-- Tasks to complete --
a – In the interview, which two crops does David Burtka say he has already planted?
b – Set down the interview exactly, from the words "By Ray Rogers" up to and including the words "I’m a bad guy.".

-- Reading passage --
By Ray Rogers
Ray Rogers: Hi guys. Where is everybody today?
NEIL PATRICK HARRIS: I’m in Belfast, Ireland. I’m making a film that’s the third of a series of these Becky violent. horror-adjacent films. I’m the antagonist. I’m a bad guy.
RR: Do you like playing bad guys?
NPH: Sometimes playing the happy, positive, nice guy is limiting in its own ways. Bad guys get to have more fun sometimes.
RR: David, where are you?
David Burtka: I’m in rainy East Hampton. I came out here to work on our garden and I’m stuck inside. But it’s supposed to stop raining in the next hour, so hopefully I’ll be able to get some galoshes on and go out and weed.
RR: What are you planting for the season?
DB: You name it. We expanded our flower garden again this year. We’ve already planted peas and spinach, and my kale is already up, as are the arugula and radishes.
NPH: David’s garden is awesome in that every year he gets to refine what he makes or try new things for, and do less of things that were more time consuming. It’s really cool to see what he comes up with.
RR: You guys are being honored by Bay Street Theater, our world-class theater right here in the hamlet of Sag Harbor. You’ve both been on stages big and small. I’d love to hear your thoughts on regional and community theater—what role it can play in people’s lives and what role it’s played in your lives.

-- Stored data --
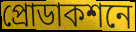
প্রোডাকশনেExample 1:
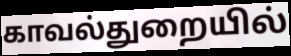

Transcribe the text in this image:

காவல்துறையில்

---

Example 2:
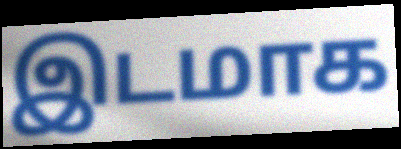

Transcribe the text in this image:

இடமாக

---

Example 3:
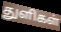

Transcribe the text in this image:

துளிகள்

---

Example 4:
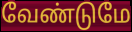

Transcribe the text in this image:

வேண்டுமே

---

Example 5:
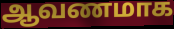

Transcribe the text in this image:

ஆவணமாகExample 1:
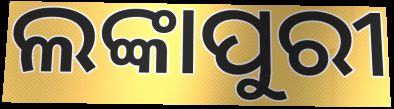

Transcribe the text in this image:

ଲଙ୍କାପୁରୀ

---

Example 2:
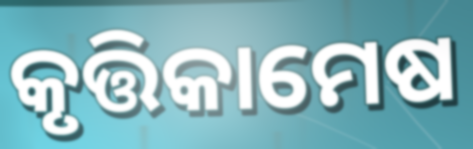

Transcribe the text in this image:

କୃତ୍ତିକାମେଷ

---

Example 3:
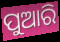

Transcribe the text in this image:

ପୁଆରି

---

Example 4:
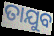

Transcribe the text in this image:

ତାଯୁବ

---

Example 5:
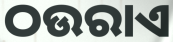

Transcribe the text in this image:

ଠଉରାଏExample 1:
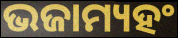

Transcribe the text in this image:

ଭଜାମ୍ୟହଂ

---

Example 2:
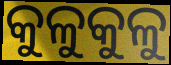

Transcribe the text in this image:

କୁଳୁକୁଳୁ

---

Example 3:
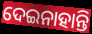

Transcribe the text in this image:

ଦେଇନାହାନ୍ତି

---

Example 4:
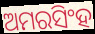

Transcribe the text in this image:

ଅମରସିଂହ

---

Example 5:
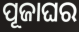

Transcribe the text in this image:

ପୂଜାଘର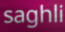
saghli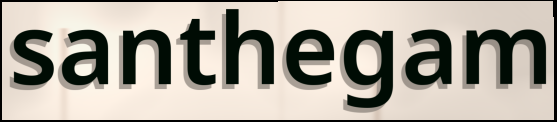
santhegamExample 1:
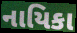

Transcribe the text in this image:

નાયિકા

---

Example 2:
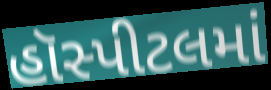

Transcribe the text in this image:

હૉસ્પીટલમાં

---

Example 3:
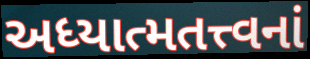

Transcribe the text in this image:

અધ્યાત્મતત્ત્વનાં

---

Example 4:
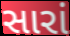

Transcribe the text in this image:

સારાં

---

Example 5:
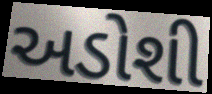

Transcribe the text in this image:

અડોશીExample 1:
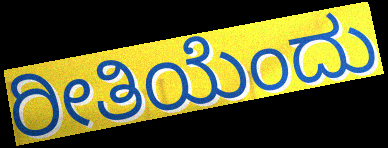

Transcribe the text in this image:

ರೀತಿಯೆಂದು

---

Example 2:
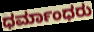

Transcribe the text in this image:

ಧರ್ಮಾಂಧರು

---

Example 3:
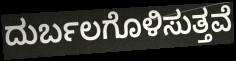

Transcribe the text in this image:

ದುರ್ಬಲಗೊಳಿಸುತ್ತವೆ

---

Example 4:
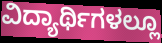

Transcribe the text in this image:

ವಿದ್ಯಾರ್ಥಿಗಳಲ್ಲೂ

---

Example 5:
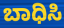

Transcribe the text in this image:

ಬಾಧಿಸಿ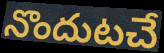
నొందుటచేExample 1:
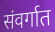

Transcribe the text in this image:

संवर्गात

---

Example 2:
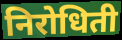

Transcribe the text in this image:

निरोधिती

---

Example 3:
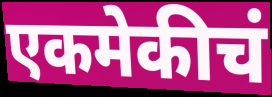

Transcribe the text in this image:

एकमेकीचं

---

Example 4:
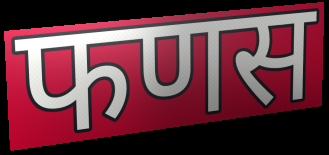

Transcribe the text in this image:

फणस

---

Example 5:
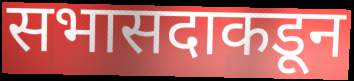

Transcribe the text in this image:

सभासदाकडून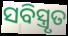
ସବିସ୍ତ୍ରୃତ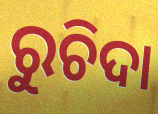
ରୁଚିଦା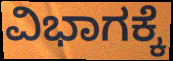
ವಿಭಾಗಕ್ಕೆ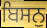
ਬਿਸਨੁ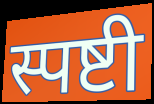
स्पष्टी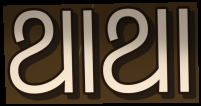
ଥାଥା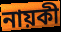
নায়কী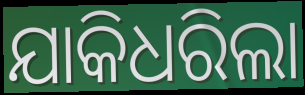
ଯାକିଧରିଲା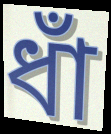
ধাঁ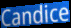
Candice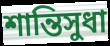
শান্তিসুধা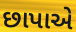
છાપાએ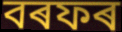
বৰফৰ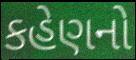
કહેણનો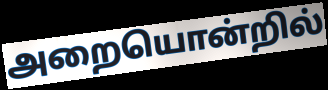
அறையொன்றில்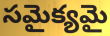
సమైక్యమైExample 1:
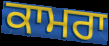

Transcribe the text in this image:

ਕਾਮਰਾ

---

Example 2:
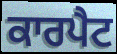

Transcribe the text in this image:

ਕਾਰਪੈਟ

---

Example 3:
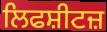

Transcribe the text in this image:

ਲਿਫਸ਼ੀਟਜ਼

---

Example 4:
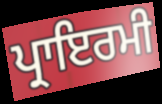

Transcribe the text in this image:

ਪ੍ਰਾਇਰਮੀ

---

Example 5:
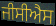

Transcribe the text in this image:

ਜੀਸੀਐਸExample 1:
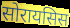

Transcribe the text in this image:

-- The results --
a – Peas and spinach.

b –
By Ray Rogers
Ray Rogers: Hi guys. Where is everybody today?
NEIL PATRICK HARRIS: I’m in Belfast, Ireland. I’m making a film that’s the third of a series of these Becky violent. horror-adjacent films. I’m the antagonist. I’m a bad guy.